Notre ami Marc Heim nous a quittés. Ainsi disparaît un fédéraliste authentique et de conviction. C’est en Vallée d’Aoste, en 1964, qu’il était tombé dans le chaudron de la potion fédéraliste qui bouillonnait au feu des enseignements d’Alexandre Marc, de Guy Héraud, de Michel Mouskhély, et autres prédicateurs de cette doctrine prophétique qui renversait les idées reçues et offrait une vision radicalement nouvelle de la société européenne. Jeune économiste, il avait été instantanément séduit par la pensée économique du fédéralisme, qui s’opposait aussi bien à la doxa marxiste en vogue à l’époque, qu’aux recettes d’un capitalisme conquérant, mais déshumanisé. Dès lors, c’est à l’approfondissement des institutions majeures de ce corpus doctrinal qu’il allait consacrer l’essentiel de sa recherche, parallèlement aux fonctions d’enseignant auxquelles il fut bientôt nommé à l’université de Paris I. Il devint donc très vite un élément essentiel de l’équipe qu’Alexandre Marc avait constitué en retenant près de lui quelques-uns de ses meilleurs émules formés au fédéralisme, d’abord en Vallée d’Aoste, puis à l’Institut européen des hautes études internationales que le CIFE avait créé à Nice en 1965.

Dans ces hauts lieux des études européennes et fédéralistes, il était l’économiste qui démontait les rouages complexes de la planification décentralisée, de l’autogestion, du minimum social garanti devant des étudiants déroutés par cette approche révolutionnaire, mais passionnés par la nouveauté et la rigueur de ses analyses.
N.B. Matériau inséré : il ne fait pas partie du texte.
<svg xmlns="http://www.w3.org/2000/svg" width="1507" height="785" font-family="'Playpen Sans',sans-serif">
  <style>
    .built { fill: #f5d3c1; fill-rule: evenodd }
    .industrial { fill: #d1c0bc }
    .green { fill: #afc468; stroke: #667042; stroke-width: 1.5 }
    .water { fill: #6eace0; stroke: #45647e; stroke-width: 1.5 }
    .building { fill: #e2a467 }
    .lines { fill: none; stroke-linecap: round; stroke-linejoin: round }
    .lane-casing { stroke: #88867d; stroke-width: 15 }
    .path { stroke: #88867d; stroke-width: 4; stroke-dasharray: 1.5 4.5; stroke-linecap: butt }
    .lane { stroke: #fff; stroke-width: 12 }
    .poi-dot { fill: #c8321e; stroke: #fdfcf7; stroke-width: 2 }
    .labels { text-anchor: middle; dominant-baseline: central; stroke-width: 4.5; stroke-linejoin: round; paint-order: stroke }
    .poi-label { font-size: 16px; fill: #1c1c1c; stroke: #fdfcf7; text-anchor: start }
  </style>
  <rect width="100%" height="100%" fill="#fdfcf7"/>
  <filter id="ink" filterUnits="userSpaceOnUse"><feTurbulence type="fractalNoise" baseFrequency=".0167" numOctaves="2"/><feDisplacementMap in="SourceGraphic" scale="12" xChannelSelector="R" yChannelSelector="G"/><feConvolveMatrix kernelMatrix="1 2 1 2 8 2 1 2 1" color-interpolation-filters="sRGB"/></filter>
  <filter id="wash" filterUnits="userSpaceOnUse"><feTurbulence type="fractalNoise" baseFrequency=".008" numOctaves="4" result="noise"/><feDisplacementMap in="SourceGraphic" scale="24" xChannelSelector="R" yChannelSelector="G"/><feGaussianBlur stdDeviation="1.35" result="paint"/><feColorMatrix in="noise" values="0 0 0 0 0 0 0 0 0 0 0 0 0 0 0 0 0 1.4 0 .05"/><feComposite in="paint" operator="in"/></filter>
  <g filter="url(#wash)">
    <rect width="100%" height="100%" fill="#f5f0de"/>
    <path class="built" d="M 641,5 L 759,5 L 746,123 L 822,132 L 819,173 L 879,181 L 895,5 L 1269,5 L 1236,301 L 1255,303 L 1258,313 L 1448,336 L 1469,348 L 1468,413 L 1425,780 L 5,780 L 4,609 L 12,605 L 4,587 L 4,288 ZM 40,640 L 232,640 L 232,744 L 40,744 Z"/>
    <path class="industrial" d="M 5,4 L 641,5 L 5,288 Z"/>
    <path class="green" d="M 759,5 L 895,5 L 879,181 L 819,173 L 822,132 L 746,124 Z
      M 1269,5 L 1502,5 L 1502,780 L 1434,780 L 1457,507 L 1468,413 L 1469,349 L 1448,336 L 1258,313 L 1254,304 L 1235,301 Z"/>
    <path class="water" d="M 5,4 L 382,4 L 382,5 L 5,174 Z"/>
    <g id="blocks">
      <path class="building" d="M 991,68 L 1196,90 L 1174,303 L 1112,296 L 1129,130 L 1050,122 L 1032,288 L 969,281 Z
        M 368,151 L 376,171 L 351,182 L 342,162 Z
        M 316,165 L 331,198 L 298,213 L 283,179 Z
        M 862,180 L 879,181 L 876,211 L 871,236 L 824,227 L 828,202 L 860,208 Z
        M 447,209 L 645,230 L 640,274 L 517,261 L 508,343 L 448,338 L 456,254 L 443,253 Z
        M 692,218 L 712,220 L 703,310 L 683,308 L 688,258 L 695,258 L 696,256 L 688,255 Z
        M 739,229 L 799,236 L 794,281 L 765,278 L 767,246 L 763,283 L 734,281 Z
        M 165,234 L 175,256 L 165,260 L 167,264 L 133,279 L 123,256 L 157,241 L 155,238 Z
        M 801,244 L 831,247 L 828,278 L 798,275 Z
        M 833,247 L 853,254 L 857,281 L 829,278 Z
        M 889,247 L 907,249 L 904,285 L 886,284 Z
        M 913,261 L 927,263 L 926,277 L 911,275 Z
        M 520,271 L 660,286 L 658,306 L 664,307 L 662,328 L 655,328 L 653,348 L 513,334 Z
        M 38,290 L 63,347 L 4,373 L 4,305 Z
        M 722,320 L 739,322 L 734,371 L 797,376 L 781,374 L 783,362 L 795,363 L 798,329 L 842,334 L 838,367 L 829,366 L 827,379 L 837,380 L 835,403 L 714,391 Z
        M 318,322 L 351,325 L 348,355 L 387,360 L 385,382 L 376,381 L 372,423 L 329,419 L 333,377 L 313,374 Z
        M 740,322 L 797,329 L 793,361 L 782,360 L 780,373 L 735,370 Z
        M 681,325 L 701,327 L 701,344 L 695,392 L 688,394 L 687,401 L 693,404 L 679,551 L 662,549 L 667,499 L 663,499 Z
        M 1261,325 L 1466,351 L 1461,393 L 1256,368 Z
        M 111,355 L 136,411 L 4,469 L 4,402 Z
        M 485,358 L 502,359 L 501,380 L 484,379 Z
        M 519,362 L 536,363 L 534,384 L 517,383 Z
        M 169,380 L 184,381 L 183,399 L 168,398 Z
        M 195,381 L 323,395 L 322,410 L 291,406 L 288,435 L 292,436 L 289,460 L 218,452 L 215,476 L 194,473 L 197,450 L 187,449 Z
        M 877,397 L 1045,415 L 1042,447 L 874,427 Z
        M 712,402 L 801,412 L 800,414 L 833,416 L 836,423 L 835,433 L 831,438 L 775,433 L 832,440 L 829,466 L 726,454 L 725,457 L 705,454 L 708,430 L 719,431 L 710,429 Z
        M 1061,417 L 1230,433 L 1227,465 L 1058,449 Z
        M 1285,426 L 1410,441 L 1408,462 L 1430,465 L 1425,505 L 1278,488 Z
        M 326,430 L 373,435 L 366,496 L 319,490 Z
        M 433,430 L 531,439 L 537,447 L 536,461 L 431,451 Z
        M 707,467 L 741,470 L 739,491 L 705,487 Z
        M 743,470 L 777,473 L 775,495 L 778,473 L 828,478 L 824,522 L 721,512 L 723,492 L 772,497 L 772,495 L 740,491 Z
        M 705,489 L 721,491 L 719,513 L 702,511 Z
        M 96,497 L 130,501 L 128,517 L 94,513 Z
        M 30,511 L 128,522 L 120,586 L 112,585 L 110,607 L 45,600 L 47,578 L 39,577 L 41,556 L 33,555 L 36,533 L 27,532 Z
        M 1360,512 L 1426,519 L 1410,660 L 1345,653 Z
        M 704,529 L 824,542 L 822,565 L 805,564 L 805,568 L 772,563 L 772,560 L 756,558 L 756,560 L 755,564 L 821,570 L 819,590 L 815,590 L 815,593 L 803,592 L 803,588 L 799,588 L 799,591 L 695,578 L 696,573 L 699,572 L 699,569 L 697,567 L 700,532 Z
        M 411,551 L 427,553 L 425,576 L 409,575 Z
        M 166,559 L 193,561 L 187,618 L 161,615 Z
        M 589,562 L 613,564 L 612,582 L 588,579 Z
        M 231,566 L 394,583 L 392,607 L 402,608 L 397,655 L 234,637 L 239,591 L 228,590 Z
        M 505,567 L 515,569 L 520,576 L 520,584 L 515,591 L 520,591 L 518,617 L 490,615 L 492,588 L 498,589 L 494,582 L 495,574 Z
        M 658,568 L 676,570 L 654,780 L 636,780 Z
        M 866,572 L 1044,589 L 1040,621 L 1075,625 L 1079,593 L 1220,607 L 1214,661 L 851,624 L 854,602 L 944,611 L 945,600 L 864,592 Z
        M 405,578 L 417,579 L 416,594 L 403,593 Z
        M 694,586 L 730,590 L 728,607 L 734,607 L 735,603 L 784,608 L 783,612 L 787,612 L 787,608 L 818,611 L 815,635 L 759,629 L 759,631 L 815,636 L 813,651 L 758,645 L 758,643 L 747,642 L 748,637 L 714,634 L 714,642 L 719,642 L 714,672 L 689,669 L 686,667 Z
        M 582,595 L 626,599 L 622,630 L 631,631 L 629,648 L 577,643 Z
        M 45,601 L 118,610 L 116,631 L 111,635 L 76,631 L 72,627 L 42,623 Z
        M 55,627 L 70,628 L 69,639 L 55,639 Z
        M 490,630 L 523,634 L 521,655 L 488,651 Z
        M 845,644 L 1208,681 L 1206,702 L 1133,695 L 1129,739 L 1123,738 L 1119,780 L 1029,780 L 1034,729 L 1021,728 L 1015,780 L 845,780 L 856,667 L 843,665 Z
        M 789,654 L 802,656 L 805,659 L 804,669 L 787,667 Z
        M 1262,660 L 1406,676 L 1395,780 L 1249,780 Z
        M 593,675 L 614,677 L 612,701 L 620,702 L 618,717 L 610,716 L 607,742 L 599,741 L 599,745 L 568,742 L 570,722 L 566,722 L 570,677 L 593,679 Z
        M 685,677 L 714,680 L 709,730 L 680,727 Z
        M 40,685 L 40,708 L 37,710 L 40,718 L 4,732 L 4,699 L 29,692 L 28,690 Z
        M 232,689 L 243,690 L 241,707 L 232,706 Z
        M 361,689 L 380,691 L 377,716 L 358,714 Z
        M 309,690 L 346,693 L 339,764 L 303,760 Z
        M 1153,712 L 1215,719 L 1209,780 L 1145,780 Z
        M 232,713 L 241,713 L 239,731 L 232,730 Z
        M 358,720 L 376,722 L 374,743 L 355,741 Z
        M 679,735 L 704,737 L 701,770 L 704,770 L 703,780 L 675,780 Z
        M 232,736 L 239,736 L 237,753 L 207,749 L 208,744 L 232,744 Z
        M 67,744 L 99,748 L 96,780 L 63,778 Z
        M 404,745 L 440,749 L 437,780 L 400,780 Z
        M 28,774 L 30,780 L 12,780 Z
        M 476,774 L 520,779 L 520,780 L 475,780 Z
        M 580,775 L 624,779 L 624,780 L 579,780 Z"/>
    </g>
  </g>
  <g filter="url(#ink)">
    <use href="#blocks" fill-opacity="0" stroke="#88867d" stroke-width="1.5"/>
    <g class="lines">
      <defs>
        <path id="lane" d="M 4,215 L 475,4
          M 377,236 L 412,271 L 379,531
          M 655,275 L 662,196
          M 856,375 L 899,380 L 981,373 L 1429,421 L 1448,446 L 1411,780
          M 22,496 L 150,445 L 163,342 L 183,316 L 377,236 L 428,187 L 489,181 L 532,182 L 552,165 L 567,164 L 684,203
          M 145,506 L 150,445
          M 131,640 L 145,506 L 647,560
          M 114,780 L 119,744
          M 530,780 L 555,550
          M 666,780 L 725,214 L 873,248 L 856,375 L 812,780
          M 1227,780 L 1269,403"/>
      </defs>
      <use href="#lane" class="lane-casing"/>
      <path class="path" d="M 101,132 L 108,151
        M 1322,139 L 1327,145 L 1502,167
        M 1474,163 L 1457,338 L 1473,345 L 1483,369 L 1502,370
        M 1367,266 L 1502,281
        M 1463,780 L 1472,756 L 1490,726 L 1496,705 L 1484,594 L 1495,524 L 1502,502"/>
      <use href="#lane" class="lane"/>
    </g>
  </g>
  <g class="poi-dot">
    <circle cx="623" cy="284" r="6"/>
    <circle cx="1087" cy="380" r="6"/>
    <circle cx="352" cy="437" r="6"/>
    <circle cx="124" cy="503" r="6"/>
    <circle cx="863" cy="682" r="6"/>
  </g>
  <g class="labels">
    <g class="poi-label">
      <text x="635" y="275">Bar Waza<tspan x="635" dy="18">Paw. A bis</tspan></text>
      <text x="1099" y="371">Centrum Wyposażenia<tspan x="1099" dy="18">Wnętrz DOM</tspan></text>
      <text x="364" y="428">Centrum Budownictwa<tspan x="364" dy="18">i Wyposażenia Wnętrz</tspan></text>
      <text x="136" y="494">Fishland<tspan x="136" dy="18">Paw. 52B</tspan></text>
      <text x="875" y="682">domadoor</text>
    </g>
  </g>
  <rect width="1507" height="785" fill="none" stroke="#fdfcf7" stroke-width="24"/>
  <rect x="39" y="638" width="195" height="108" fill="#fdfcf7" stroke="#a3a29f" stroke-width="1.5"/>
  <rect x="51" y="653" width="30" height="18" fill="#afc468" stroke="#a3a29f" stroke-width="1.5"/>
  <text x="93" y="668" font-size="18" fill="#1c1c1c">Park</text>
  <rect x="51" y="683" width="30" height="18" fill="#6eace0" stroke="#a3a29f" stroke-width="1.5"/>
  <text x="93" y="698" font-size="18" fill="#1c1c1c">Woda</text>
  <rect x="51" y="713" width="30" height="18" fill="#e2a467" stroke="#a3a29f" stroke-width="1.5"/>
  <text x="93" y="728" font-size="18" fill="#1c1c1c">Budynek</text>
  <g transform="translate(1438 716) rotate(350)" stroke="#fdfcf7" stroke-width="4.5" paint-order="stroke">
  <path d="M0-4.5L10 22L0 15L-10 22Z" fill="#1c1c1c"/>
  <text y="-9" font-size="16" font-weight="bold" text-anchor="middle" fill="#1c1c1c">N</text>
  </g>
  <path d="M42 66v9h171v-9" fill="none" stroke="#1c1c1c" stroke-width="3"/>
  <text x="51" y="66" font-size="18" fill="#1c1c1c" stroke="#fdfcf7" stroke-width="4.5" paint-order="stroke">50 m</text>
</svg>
Après avoir été assistant à l’IEHEI où il enseigna régulièrement pendant plusieurs décennies, il dirigea pendant de nombreuses années les sessions du Collège fédéraliste de la Vallée d’Aoste, région à laquelle il était très attaché et où il comptait de nombreux amis. Outre ces fonctions enseignantes, il contribua à l’approfondissement de la doctrine économique du fédéralisme au travers de ses articles, notamment dans l’Europe en formation. On lui doit, notamment, de s’être consacré, sous les auspices du CIFE italien, à la réédition complète de la revue « L’Ordre nouveau ». Il la préfaça par une « Introduction au fédéralisme intégral », qui constitue la synthèse la plus claire et la plus éclairante de la doctrine qui inspire le CIFE depuis plus de soixante ans.

C’est un compagnon irremplaçable qui disparaît.